Required work: Reproduce every line of text in the rows below without changing anything, and leave the pictures out of your answer.

[Opening Data supplied section]

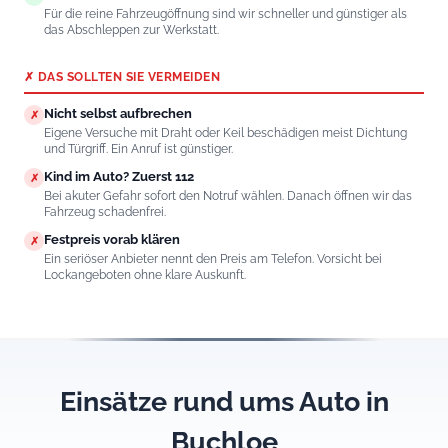
Für die reine Fahrzeugöffnung sind wir schneller und günstiger als
das Abschleppen zur Werkstatt.
✗ DAS SOLLTEN SIE VERMEIDEN
Nicht selbst aufbrechen
✗
Eigene Versuche mit Draht oder Keil beschädigen meist Dichtung
und Türgriff. Ein Anruf ist günstiger.
Kind im Auto? Zuerst 112
✗
Bei akuter Gefahr sofort den Notruf wählen. Danach öffnen wir das
Fahrzeug schadenfrei.
Festpreis vorab klären
✗
Ein seriöser Anbieter nennt den Preis am Telefon. Vorsicht bei
Lockangeboten ohne klare Auskunft.
Einsätze rund ums Auto in
Buchloe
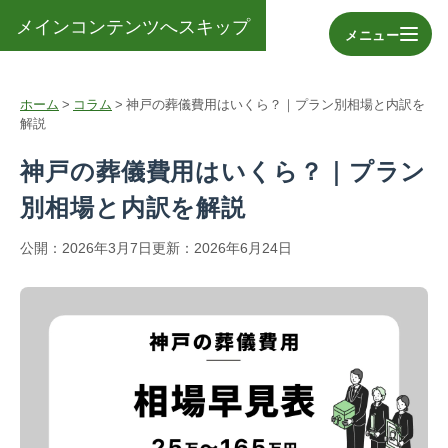
メインコンテンツへスキップ
メニュー
ホーム
>
コラム
>
神戸の葬儀費用はいくら？｜プラン別相場と内訳を
解説
神戸の葬儀費用はいくら？｜プラン
別相場と内訳を解説
公開：2026年3月7日
更新：2026年6月24日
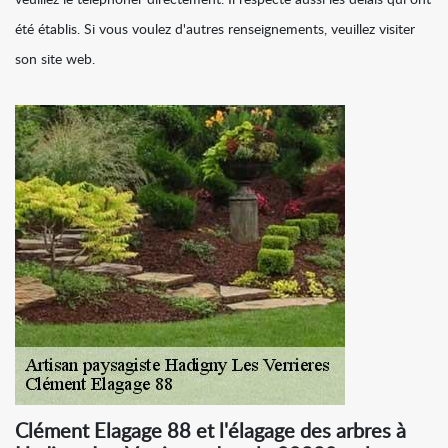
veuillez le téléphoner directement. Il respecte aussi les délais qui ont
été établis. Si vous voulez d'autres renseignements, veuillez visiter
son site web.
Clément Elagage 88 et l'élagage des arbres à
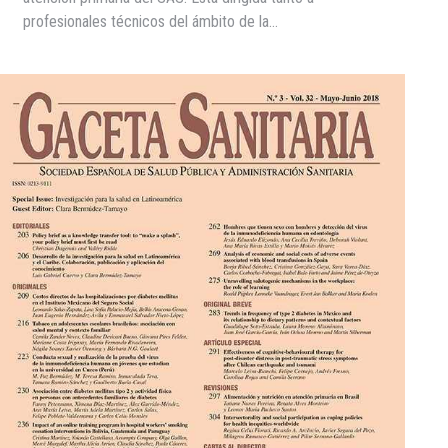
profesionales técnicos del ámbito de la…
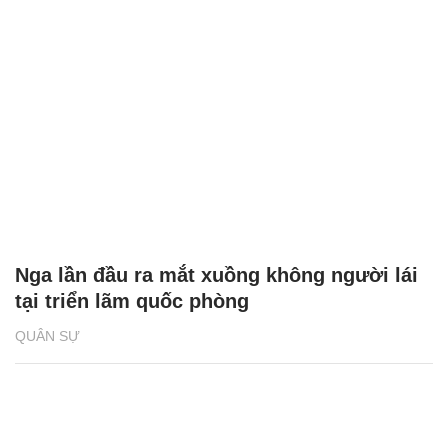
Nga lần đầu ra mắt xuồng không người lái
tại triển lãm quốc phòng
QUÂN SỰ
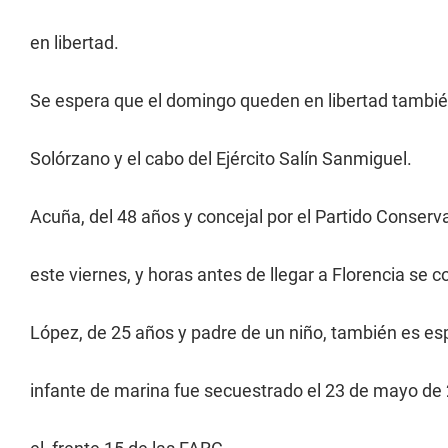
en libertad.
Se espera que el domingo queden en libertad también
Solórzano y el cabo del Ejército Salín Sanmiguel.
Acuña, del 48 años y concejal por el Partido Conserv
este viernes, y horas antes de llegar a Florencia se
López, de 25 años y padre de un niño, también es esp
infante de marina fue secuestrado el 23 de mayo de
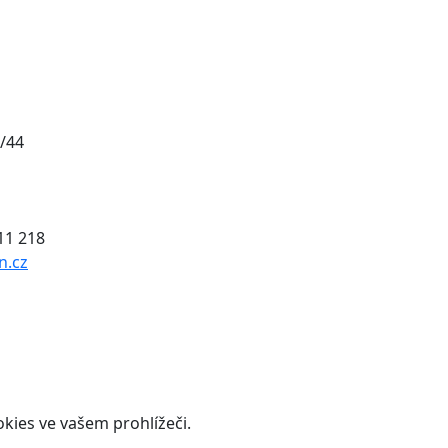
/44
011 218
n.cz
kies ve vašem prohlížeči.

[Closing Data supplied section]

Completed task:
Für die reine Fahrzeugöffnung sind wir schneller und günstiger als
das Abschleppen zur Werkstatt.
✗ DAS SOLLTEN SIE VERMEIDEN
Nicht selbst aufbrechen
✗
Eigene Versuche mit Draht oder Keil beschädigen meist Dichtung
und Türgriff. Ein Anruf ist günstiger.
Kind im Auto? Zuerst 112
✗
Bei akuter Gefahr sofort den Notruf wählen. Danach öffnen wir das
Fahrzeug schadenfrei.
Festpreis vorab klären
✗
Ein seriöser Anbieter nennt den Preis am Telefon. Vorsicht bei
Lockangeboten ohne klare Auskunft.
Einsätze rund ums Auto in
Buchloe
メインコンテンツへスキップ
メニュー
ホーム
>
コラム
>
神戸の葬儀費用はいくら？｜プラン別相場と内訳を
解説
神戸の葬儀費用はいくら？｜プラン
別相場と内訳を解説
公開：2026年3月7日
更新：2026年6月24日
veuillez le téléphoner directement. Il respecte aussi les délais qui ont
été établis. Si vous voulez d'autres renseignements, veuillez visiter
son site web.
Clément Elagage 88 et l'élagage des arbres à
profesionales técnicos del ámbito de la…
Nga lần đầu ra mắt xuồng không người lái
tại triển lãm quốc phòng
QUÂN SỰ
en libertad.
Se espera que el domingo queden en libertad también
Solórzano y el cabo del Ejército Salín Sanmiguel.
Acuña, del 48 años y concejal por el Partido Conserv
este viernes, y horas antes de llegar a Florencia se
López, de 25 años y padre de un niño, también es esp
infante de marina fue secuestrado el 23 de mayo de
/44
011 218
n.cz
kies ve vašem prohlížeči.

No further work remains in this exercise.